Revenues or gains and expenses or losses that are not expected to recur
on a regular basis. This term is often used interchangeably with special items.



Related Terms:

Adjusted Income from Continuing

Operations Reported income from continuing operations
adjusted to remove nonrecurring items.


Adjusted EBITDA

Conventional earnings before interest, taxes, depreciation, and amortization (EBITDA) revised to exclude the effects of mainly nonrecurring items of revenue or gain and expense or loss.


Operating Income

A measure of results produced by the core operations of a firm. It is common
for both recurring and nonrecurring items that are associated with operations to be included
in this measure. Operating income is typically found in multistep income statements and is a pretax
measure.


Pro-Forma Earnings

Reported net income with selected nonrecurring items of revenue or gain
and expense or loss deducted from or added back, respectively, to reported net income. Occasionally
selected nonoperating or noncash items are also treated as adjustment items.


Recurring EBITDA

The standard EBITDA with the effects of nonrecurring items removed.
Comparable to adjusted EBITDA.


Cash-equivalent items

Temporary investments of currently excess cash in short-term, high-quality
investment media such as treasury bills and Banker's Acceptances.


Counterpart items

In the balance of payments, counterpart items are analogous to unrequited transfers in the
current account. They arise because the double-entry system in balance of payments accounting and refer to
adjustments in reserves owing to monetization or demonetization of gold, allocation or cancellation of SDRs,
and revaluation of the various components of total reserves.

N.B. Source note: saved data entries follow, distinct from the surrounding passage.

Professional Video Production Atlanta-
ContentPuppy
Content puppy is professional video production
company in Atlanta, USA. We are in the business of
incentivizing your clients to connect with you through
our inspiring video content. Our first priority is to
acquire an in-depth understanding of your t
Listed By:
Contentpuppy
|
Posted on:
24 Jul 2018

Nonrecurring Items Image 2

Special Items

Significant credits or charges resulting from transactions or events that, in the
view of management, are not representative of normal business activities of the period and that
affect comparability of earnings. This term is often used interchangeably with nonrecurring
items.


Adjusted Cash Flow Provided by Continuing Operations

Cash flow provided by operating
activities adjusted to provide a more recurring, sustainable measure. Adjustments to reported cash
provided by operating activities are made to remove such nonrecurring cash items as: the operating
component of discontinued operations, income taxes on items classified as investing or financing activities, income tax benefits from nonqualified employee stock options, the cash effects of purchases and sales of trading securities for nonfinancial firms, capitalized expenditures, and other nonrecurring cash inflows and outflows.


Adjusted Earnings

Net income adjusted to exclude selected nonrecurring and noncash items of reserve, gain, expense, and loss.


EBBS - Earnings before the bad stuff

An acronym attributed to a member of the Securities and
Exchange Commission staff. The reference is to earnings that have been heavily adjusted to
remove a wide range of nonrecurring, nonoperating, and noncash items.


Operating Earnings

A term frequently used to describe earnings after the removal of the
effects of nonrecurring or nonoperating items.


Sustainable Earnings

Reported earnings that have had the after-tax effects of all material
items of nonrecurring revenue or gain and expense or loss removed.


Underlying Results

Earnings after removing the effects of nonrecurring or nonoperating items.


 

 

 

 

 

 

Related to : financial, finance, business, accounting, payroll, inventory, investment, money, inventory control, stock trading, financial advisor, tax advisor, credit.